June 10, 2005

Yellowstone Grizzly Population Increasing

BILLINGS, Mont. -- Federal wildlife officials say they plan to propose ending Endangered Species Act protection for grizzly bears around Yellowstone National Park.

The U.S. Fish and Wildlife Service could make the proposal as early as next month, said Chris Servheen, grizzly recovery coordinator with the U.S. Fish and Wildlife Service. He said delisting is being considered because the bear population has been growing steadily and adequate protections are in place for the bears and their habitat.

"We're on the verge of doing what we set out to do," Servheen said. "If I wasn't comfortable, I wouldn't be doing this."

Delisting would not automatically make the bears vulnerable to hunting. Instead, states would protect and control the bear population under their existing federally-approved bear management plans.

Nonetheless, some conservationists say federal officials are moving too fast to end protection. They say the bears' habitat continues to be threatened by oil and gas development and housing in rural areas.
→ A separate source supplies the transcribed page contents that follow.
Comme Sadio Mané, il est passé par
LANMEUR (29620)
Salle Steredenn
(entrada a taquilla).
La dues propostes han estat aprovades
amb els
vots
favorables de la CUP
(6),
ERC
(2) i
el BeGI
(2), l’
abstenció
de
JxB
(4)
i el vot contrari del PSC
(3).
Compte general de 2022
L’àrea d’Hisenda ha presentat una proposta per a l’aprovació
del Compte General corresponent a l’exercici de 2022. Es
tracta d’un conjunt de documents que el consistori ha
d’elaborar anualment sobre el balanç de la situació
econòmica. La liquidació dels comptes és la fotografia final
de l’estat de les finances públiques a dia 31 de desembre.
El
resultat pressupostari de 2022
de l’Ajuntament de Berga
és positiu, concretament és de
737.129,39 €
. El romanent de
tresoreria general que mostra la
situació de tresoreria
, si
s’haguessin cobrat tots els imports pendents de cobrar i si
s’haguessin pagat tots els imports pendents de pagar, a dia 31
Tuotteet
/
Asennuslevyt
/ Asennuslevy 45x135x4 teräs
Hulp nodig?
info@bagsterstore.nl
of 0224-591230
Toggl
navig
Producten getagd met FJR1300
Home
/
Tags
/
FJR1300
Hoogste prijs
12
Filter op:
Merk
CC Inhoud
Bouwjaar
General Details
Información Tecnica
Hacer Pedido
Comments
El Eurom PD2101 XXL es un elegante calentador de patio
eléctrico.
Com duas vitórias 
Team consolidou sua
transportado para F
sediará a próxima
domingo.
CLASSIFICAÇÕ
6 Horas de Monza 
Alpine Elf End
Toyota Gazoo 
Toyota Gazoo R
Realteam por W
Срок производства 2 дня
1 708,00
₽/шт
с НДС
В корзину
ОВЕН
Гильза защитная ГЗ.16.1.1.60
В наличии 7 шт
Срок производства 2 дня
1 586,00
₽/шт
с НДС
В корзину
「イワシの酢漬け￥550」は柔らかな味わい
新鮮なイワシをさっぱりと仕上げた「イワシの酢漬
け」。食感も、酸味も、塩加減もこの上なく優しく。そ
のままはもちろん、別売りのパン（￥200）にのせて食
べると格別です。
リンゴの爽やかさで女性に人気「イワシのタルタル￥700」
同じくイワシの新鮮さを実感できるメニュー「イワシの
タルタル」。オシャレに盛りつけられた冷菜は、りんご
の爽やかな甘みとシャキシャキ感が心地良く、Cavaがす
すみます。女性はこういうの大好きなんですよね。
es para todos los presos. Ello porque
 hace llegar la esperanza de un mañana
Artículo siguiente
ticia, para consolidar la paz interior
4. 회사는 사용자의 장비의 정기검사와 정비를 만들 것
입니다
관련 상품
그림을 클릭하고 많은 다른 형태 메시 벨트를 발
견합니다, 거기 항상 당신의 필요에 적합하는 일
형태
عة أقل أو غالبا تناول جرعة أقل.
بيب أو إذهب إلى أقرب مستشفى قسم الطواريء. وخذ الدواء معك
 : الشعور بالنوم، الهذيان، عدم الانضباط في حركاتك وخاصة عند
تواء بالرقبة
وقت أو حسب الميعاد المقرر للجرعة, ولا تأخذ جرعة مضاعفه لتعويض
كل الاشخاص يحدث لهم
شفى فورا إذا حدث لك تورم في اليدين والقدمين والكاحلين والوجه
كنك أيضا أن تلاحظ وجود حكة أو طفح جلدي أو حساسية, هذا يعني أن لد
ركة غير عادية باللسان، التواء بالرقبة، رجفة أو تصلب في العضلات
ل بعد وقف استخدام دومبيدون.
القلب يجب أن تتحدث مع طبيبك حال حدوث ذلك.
"We shouldn't be taking chances with this icon species," said Janet Barwick, a Wild Bears Project associate with the Natural Resources Defense Council. Barwick said her group would fight the delisting proposal.

Grizzlies have been listed as threatened in the region for 30 years. More than 600 are estimated to live in the Yellowstone ecosystem, a vast swath of Wyoming, Montana and Idaho.

Their removal from federal protection could not come soon enough for some who think the population has grown too large. Bucky Hall, a county commissioner in Park County, Wyo., near Yellowstone, said bears are "just pouring out of the park, literally."

"You'd be hard pressed to find anyone on the ground who doesn't think there are enough bears," he said.

The U.S. Fish and Wildlife Service will make the final decision on the delisting proposal. It is not expected until sometime next year, Servheen said.